Get Quora question search results from a broad query using vector search. Powered by pgvector for Postgres and all-MiniLM-L6-v2 embeddings model.
- Python 3
- PostgreSQL database
- pgvector Postgres extension - follow the instructions at https://github.com/pgvector/pgvector to get up and running with the extension
- Quora questions dataset — A plain text file with one question per line. Save it as dataset_quora_questions.txt. I used the question1 column of this Kaggle dataset: https://www.kaggle.com/datasets/sambit7/first-quora-dataset
Prepare your PostgreSQL database by running the commands in schema.sql in the database shell.
Make a copy of template.env, rename it to .env, and populate it with the info of your PostgreSQL database.
Create a virtual environment: python3 -m venv .venv
Activate the virtual environment in the manner according to your OS/platform.
Install project dependencies: pip install -r requirements.txt
Run the script embeddings_generate.py. This will read the dataset in the file dataset_quora_questions.txt, generate embeddings for the questions, and store the questions along with their embeddings in the PostgreSQL database with the pgvector extension.
Important
By default, the script only considers the first 10,000 lines of the dataset
for the sake of my own computer. If you want to use the full dataset, replace
for line in lines[:10_000]:
with for line in lines:
in the
embeddings_generate.py script.
After performing the previous step, execute the shell script start_server.sh to start the question search REST API, then visit the URL printed in the console.

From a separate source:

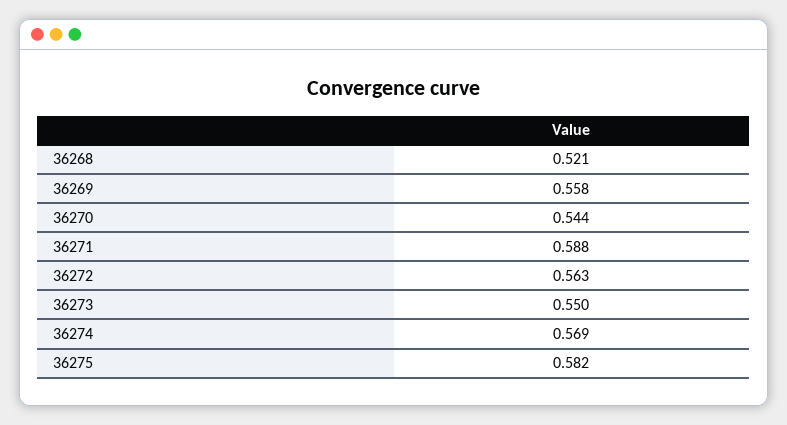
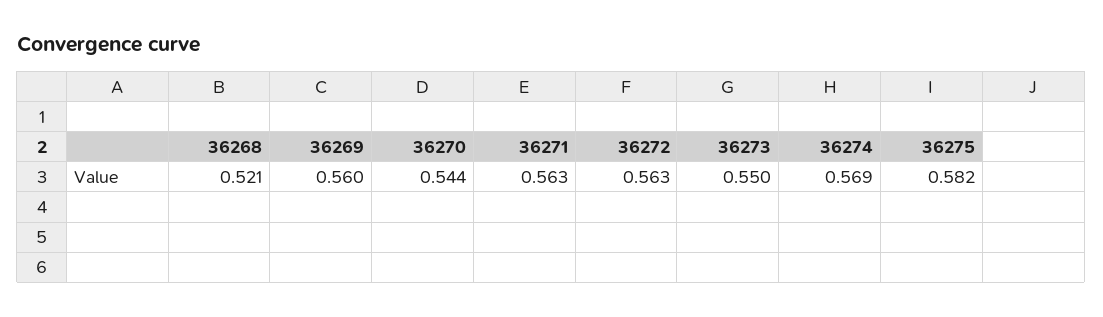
36269: 0.558 -> 0.56
36271: 0.588 -> 0.563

You can search for a question by making a GET request to:
https://<URL>/search/Your+question+goes+here
The top 5 results from the database will be returned. Example response:
{"results":[["How can I speed up my Internet connectionn?"],["How can I increase the traffic to a website?"],["How can I increase the traffic to my website?"],["How can I increase the speed of my internet connection while using a VPN?"],["How do I increase traffic on my site?"]]}
MIT